1 - Visibilité et Notoriété des TO quasi nulle du secteur auprès du grand public, excepté 1 ou 2 TO.
2 - Un rapport de force constant et malsain entre TO et distributeurs: Chacun tirant la couverture à soit, pour défendre ses petits intérêts.
3 - Malgré les faillites et plans sociaux à répétitions, très peu de leçons tirées et très peu de remises en question des modèles économiques.
4 - Un cruel manque d'anticipation dans sur les tendances marchés et dans le digital.
5 - Une guerre des prix, qui abîment les marges et fragilise les trésoreries,
6 - Au final, des clients devenus plus autonomes, qui se détournent des offres packagées et ne comprennent plus vraiment qu'elle est la valeure ajoutée d'un TO, ou d'une agence.
7 - Des niveaux salaires trop faibles par rapport Ă  d'autres secteurs plus attractifs.
......
- **Consigne**:
Répondez à ces questions sur l'extrait consacré au secteur des TO :
(a) D'après le point 1, combien de TO font exception à une visibilité quasi nulle auprès du grand public ?
(b) Selon le point 5, quels deux effets a la guerre des prix ?
(c) D'après le point 6, de quelles offres les clients devenus plus autonomes se détournent-ils ?

(Données enregistrées)
......
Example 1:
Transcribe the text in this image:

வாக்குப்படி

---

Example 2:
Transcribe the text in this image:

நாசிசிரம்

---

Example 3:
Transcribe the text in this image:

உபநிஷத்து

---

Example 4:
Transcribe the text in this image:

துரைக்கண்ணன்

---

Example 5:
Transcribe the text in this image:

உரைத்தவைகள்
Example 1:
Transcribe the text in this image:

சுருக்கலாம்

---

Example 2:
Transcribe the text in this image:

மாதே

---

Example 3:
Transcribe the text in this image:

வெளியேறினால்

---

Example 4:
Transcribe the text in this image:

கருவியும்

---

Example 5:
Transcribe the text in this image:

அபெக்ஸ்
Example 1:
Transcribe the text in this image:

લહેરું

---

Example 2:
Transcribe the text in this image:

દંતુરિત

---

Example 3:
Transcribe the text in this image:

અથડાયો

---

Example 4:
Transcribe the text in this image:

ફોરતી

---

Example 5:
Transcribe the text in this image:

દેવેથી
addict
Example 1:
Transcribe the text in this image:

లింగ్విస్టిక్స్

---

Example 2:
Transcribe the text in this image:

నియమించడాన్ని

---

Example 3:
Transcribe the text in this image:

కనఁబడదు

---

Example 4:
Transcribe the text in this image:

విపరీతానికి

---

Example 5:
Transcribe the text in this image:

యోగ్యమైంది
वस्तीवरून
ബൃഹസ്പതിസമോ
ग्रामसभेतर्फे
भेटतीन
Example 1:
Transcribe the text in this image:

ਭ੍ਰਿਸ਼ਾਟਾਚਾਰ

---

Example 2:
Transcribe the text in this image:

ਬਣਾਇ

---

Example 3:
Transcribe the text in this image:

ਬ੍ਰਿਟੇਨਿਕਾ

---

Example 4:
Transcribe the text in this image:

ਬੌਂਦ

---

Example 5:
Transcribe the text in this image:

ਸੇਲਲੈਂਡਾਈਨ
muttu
......
- **Corrigé**:
(a) 1 ou 2 TO.
(b) Elle abîme les marges et fragilise les trésoreries.
(c) Des offres packagées.